◆ TEXTO DADO:

****************

He tenido noticia de que en un importante centro asistencial de Bogotá falleció una mujer joven por anemia aguda, no obstante disponer de sangre cuya aplicación le hubiera evitado la muerte. Ella había manifestado a través de documento notarial que su religión le impedía recibir sangre o sus derivados, aun estando en peligro su vida. Se trataba de una paciente obstétrica con antecedente de cesárea que ingresó con una gestación cercana al término y con una hemorragia genital severa ocasionada por una inserción baja de la placenta. Luego de haber sido desembarazada mediante operación cesárea la hemorragia se hizo incontenible, lo cual obligaba a extirpar el útero y a corregir la anemia. Los facultativos tratantes, advertidos de que la paciente era testigo de Jehová, apelaron infructuosamente al suministro de líquidos no derivados de la sangre. Como era de esperar, la pobre mujer expiró en medio de la perplejidad y la impotencia de los médicos.

****************

Datos de predicción de cuadros delimitadores:
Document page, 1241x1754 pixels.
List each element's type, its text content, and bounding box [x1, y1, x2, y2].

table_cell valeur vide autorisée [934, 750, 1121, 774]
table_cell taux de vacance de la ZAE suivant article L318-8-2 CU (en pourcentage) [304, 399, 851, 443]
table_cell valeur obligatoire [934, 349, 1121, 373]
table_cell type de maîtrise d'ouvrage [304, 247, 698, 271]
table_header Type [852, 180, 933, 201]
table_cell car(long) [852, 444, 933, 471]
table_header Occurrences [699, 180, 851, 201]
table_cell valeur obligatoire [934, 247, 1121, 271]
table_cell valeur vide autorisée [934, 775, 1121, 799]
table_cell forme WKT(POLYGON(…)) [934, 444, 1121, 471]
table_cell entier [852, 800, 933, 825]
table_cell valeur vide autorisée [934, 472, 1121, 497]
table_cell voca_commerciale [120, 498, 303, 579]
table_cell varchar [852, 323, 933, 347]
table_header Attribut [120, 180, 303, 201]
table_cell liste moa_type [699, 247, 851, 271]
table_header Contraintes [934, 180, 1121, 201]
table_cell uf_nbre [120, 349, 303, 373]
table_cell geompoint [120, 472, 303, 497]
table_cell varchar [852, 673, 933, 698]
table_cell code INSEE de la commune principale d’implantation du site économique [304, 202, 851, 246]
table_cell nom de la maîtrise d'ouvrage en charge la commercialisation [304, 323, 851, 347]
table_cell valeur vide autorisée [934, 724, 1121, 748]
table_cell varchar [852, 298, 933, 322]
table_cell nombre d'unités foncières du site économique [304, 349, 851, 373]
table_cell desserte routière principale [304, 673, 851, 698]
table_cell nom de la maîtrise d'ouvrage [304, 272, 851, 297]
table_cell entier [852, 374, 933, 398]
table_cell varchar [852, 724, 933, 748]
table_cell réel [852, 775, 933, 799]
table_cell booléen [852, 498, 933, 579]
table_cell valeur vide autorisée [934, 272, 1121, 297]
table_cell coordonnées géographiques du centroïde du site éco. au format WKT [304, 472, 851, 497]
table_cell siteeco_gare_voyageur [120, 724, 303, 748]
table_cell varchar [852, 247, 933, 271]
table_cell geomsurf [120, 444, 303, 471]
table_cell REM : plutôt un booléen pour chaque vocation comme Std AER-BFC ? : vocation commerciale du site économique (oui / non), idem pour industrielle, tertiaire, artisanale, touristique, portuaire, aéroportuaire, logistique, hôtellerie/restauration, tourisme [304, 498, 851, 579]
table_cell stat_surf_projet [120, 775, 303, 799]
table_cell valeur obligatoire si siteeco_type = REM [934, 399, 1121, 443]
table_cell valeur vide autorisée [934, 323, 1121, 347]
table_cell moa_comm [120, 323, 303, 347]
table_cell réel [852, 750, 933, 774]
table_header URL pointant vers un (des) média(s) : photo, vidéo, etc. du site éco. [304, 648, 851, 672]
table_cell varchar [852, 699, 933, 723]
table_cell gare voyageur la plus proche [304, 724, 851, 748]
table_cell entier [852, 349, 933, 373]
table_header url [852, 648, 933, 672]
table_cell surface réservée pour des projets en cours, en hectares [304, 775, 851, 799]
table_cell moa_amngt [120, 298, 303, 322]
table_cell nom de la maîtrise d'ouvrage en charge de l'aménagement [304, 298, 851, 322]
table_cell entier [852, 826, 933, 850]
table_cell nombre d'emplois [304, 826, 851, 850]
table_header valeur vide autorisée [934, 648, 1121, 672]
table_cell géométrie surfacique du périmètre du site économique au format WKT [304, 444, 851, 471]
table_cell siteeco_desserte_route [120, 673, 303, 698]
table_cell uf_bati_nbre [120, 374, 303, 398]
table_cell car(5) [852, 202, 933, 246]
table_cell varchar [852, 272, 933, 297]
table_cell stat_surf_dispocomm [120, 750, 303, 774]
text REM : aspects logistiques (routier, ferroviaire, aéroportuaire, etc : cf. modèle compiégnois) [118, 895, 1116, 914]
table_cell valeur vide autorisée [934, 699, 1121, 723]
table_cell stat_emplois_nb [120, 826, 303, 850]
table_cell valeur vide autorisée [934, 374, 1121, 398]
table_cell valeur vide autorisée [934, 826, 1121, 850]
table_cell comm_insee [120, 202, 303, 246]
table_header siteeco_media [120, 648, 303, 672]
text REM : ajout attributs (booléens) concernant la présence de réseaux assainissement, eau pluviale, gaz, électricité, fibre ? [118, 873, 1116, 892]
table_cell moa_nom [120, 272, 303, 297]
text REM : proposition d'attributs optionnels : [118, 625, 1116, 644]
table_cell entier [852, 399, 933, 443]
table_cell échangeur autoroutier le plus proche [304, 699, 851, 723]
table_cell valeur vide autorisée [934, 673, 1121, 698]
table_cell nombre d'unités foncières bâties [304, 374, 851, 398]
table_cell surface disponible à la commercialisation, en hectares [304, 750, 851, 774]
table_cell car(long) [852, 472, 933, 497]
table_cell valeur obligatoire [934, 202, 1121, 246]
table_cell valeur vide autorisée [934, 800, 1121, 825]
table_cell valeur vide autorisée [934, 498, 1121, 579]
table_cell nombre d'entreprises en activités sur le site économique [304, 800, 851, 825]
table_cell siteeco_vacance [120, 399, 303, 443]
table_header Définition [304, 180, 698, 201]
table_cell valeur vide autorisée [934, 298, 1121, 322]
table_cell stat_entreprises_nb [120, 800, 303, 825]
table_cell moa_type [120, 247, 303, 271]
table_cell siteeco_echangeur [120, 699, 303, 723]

****************

◆ OBJETIVO DE LA TAREA: Resume el texto dado en dos oraciones.

◆ ESPACIO DE RESPUESTA: En un importante centro asistencial de Bogotá murió por anemia aguda una paciente obstétrica joven, testigo de Jehová, aunque había sangre disponible que le habría evitado la muerte. Ella había declarado en documento notarial que su religión le impedía recibir sangre o sus derivados aun con su vida en peligro, y tras la cesárea la hemorragia se hizo incontenible mientras los médicos recurrían sin éxito a líquidos no derivados de la sangre.